Sunday, November 12, 2017
Home / Security / Breaches / UGNazis Hack 4chan, CloudFlare and Mybb

UGNazis Hack 4chan, CloudFlare and Mybb

UGNazis, a hacktivist group recently have gotten access to a CloudFlare employees Gmail.  A statement from Cloudflare below:

“The attack was the result a compromise of Google’s account security procedures that allowed the hacker to eventually access to my CloudFlare.com email addresses, which runs on Google Apps,”

Matthew Prince , the co-founder and CEO of the company said in the statement.

“The password used on my personal Gmail account was 20+ characters long, highly random, and not used by me on any other services so it’s unlikely it was dictionary attacked or guessed,”

he added. Surprisingly, all CloudFlare’s accounts use two-factor authentication on Google. ” We are still working with Google to understand how the hacker was able to reset the password without providing a valid two-factor authentication token.” Until now, it is still unknown how they managed to get access to the accounts.

Video of the hacking of 4Chan:

After this occured, the UGNazis put out a statement on pastebin:

4chan.org is the playground that allows pedophiles to share their “collections” and the disgusting bronies to hang out. The site is loosely monitored and child porn threads are allowed to “stay alive” for an exceedingly long amount of time.

Lastly, there was no political motive here, we will not tell lies and pretend that it was all to fight an injustice. This was for the lulz. This was for the fame. This was done because only we have the skill to do it. This was done, so that we can laugh at your butthurt. We did it because we can.

On May 31st Mybb admits to being breached in the statement below:

Dear MyBB users,

Last night our domain name and hosting accounts were compromised by hackers.

Users of MyBB should not be concerned about their own installations. There is nothing to indicate the MyBB software itself contributed to the hacking in any way.

We hope to restore access to all services in the next 12 – 24 hours. At this stage we don’t believe our database was compromised, however we recommend users stay vigilant to unauthorized access of their accounts.

Download MyBB 1.6.8 (latest release)

We recommend you stay informed by following MyBB on facebook and twitter.
Regards, The MyBB Group.

and later the UGNazis claimed the hack.

About FastFlux

Owner of ZeroSecurity, interested in programming, malware analysis and penetration testing. If you would like to write for the ZeroSecurity team, please use the contact form above.

Check Also

Silent OS 3.0 for Blackphone Completely revamped

Version 3.0 migrates Silent OS to Android Marshmallow 6.0.1 and delivers the Android safety patch …

  • Elmer FUD

    I think i know how the gmail accounts had there passwords reset…there’s a member of a private underground hacking forum that was selling a vulnerably in gmail that allowed attackers to reset the targets password…i don’t know much about it there guy was pretty vague but i do know that some members bought it while he was selling it, and they said it “works like a charm” and i know for a fact that members of UGNazi are active on this forum.
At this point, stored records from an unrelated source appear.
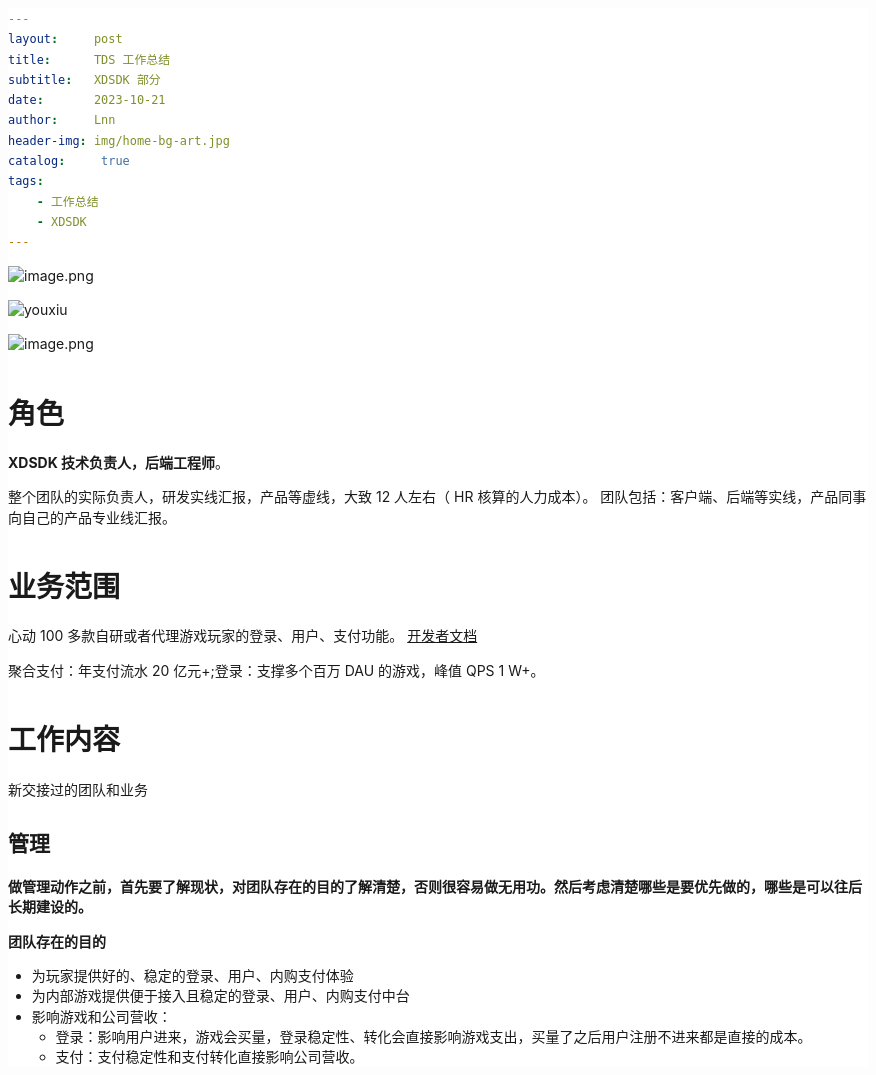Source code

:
 ```yaml
---
layout:     post
title:      TDS 工作总结
subtitle:   XDSDK 部分
date:       2023-10-21
author:     Lnn
header-img: img/home-bg-art.jpg
catalog: 	 true
tags:
    - 工作总结
    - XDSDK
---
```




![image.png](https://linnaname.github.io/img/blog/summarize/2023-10-21-01.png)

![youxiu](https://linnaname.github.io/img/blog/summarize/2022-12-31_07.jpg)

![image.png](https://linnaname.github.io/img/blog/summarize/2023-10-21-02.png)


# 角色
**XDSDK 技术负责人，后端工程师**。

整个团队的实际负责人，研发实线汇报，产品等虚线，大致 12 人左右（ HR 核算的人力成本）。
团队包括：客户端、后端等实线，产品同事向自己的产品专业线汇报。

# 业务范围
心动 100 多款自研或者代理游戏玩家的登录、用户、支付功能。 [开发者文档](https://docs.xdglobalapi.com/)

聚合支付：年支付流水 20 亿元+;登录：支撑多个百万 DAU 的游戏，峰值 QPS 1 W+。

# 工作内容

新交接过的团队和业务

## 管理

**做管理动作之前，首先要了解现状，对团队存在的目的了解清楚，否则很容易做无用功。然后考虑清楚哪些是要优先做的，哪些是可以往后长期建设的。**

**团队存在的目的**

- 为玩家提供好的、稳定的登录、用户、内购支付体验
- 为内部游戏提供便于接入且稳定的登录、用户、内购支付中台
- 影响游戏和公司营收：
    - 登录：影响用户进来，游戏会买量，登录稳定性、转化会直接影响游戏支出，买量了之后用户注册不进来都是直接的成本。
    - 支付：支付稳定性和支付转化直接影响公司营收。
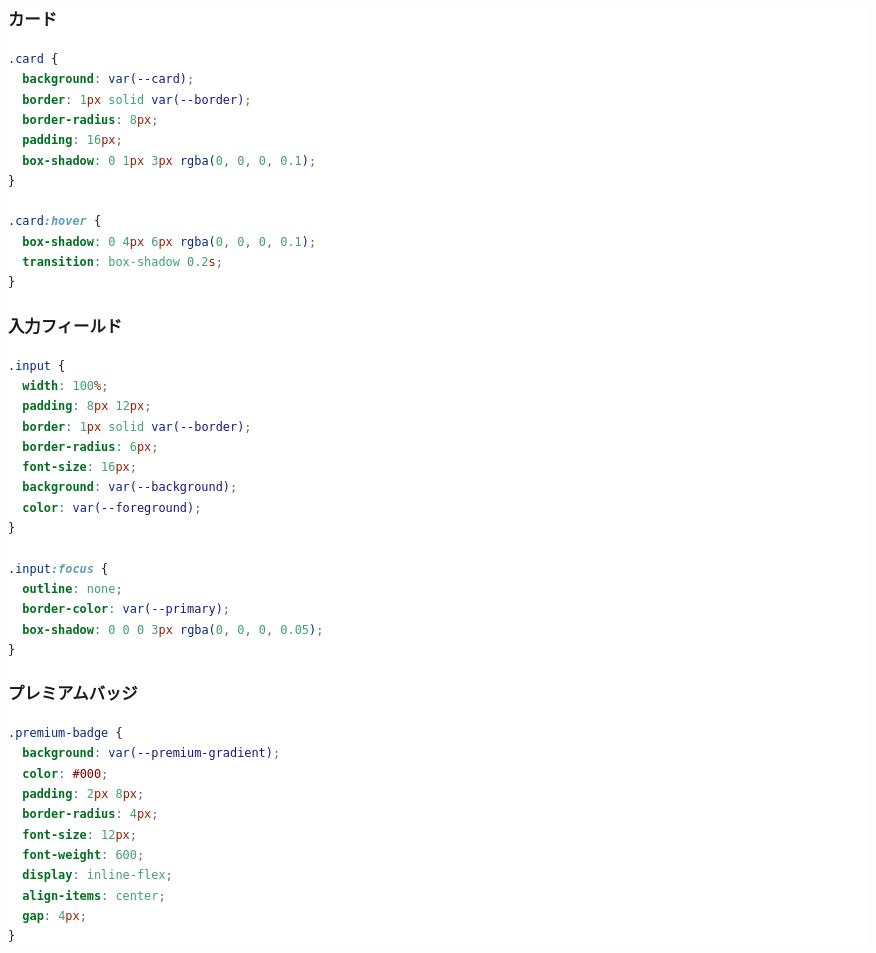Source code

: ### カード

```css
.card {
  background: var(--card);
  border: 1px solid var(--border);
  border-radius: 8px;
  padding: 16px;
  box-shadow: 0 1px 3px rgba(0, 0, 0, 0.1);
}

.card:hover {
  box-shadow: 0 4px 6px rgba(0, 0, 0, 0.1);
  transition: box-shadow 0.2s;
}
```

### 入力フィールド

```css
.input {
  width: 100%;
  padding: 8px 12px;
  border: 1px solid var(--border);
  border-radius: 6px;
  font-size: 16px;
  background: var(--background);
  color: var(--foreground);
}

.input:focus {
  outline: none;
  border-color: var(--primary);
  box-shadow: 0 0 0 3px rgba(0, 0, 0, 0.05);
}
```

### プレミアムバッジ

```css
.premium-badge {
  background: var(--premium-gradient);
  color: #000;
  padding: 2px 8px;
  border-radius: 4px;
  font-size: 12px;
  font-weight: 600;
  display: inline-flex;
  align-items: center;
  gap: 4px;
}
```
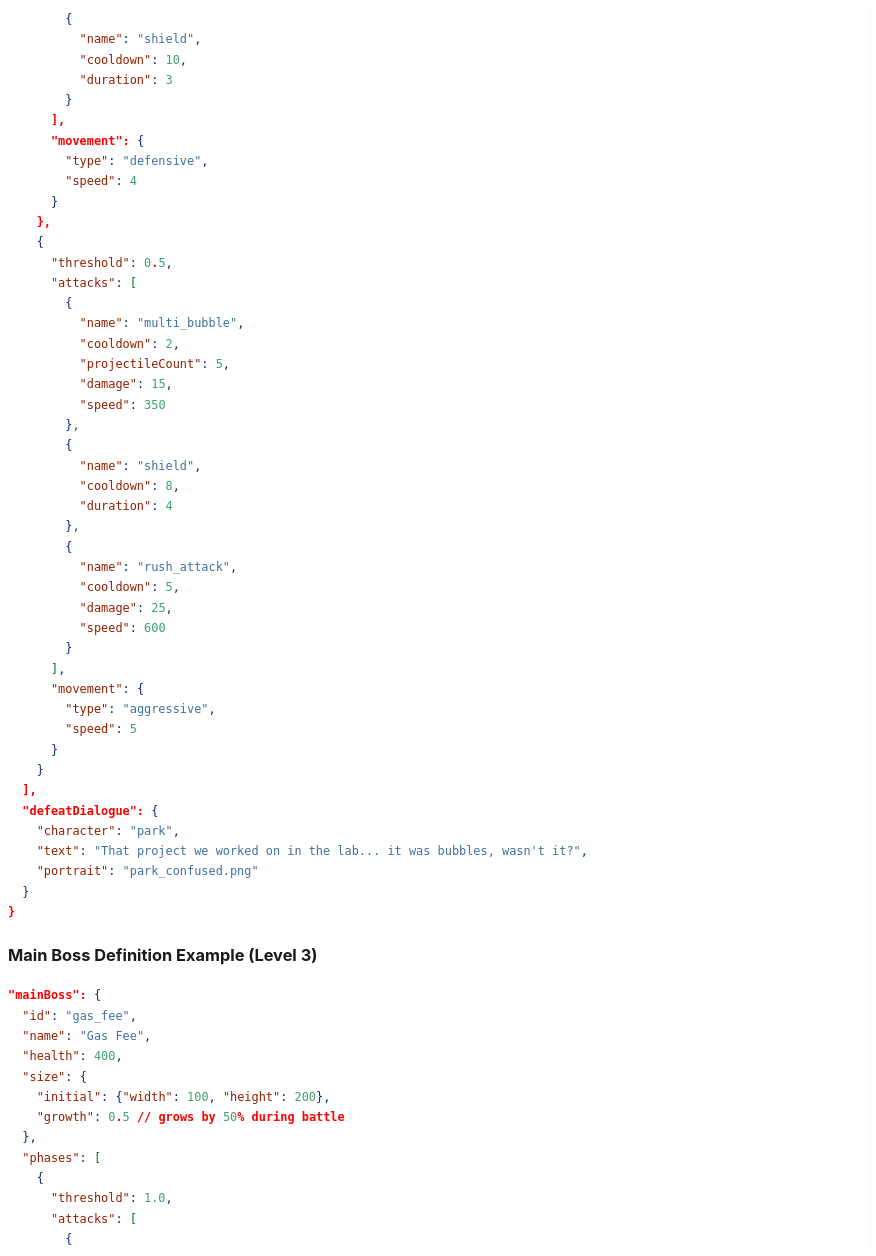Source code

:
 ```json
        {
          "name": "shield",
          "cooldown": 10,
          "duration": 3
        }
      ],
      "movement": {
        "type": "defensive",
        "speed": 4
      }
    },
    {
      "threshold": 0.5,
      "attacks": [
        {
          "name": "multi_bubble",
          "cooldown": 2,
          "projectileCount": 5,
          "damage": 15,
          "speed": 350
        },
        {
          "name": "shield",
          "cooldown": 8,
          "duration": 4
        },
        {
          "name": "rush_attack",
          "cooldown": 5,
          "damage": 25,
          "speed": 600
        }
      ],
      "movement": {
        "type": "aggressive",
        "speed": 5
      }
    }
  ],
  "defeatDialogue": {
    "character": "park",
    "text": "That project we worked on in the lab... it was bubbles, wasn't it?",
    "portrait": "park_confused.png"
  }
}
```

### Main Boss Definition Example (Level 3)

```json
"mainBoss": {
  "id": "gas_fee",
  "name": "Gas Fee",
  "health": 400,
  "size": {
    "initial": {"width": 100, "height": 200},
    "growth": 0.5 // grows by 50% during battle
  },
  "phases": [
    {
      "threshold": 1.0,
      "attacks": [
        {
```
    • Could you e-mail me the url to the forum?

  • ElmerFUD

    Sorry it took a while to see the message you posted fastflux, its a private forum that requires people to vouch for you to join and they only let skilled and trust worthy people join, but i will post a link if it makes you happy.

    Link:https://anti-intruders.org/forum/AI/intruder/index.php

    • No problem, and thanks, seems as though it’s down. Depending on who i know with my other aliases i would like to see if i can get in.

  • You really make it appear so easy along with your presentation however I to find this matter to be really one thing that I believe I’d never understand. It seems too complicated and very wide for me. I am having a look ahead in your subsequent publish, I’ll try to get the cling of it!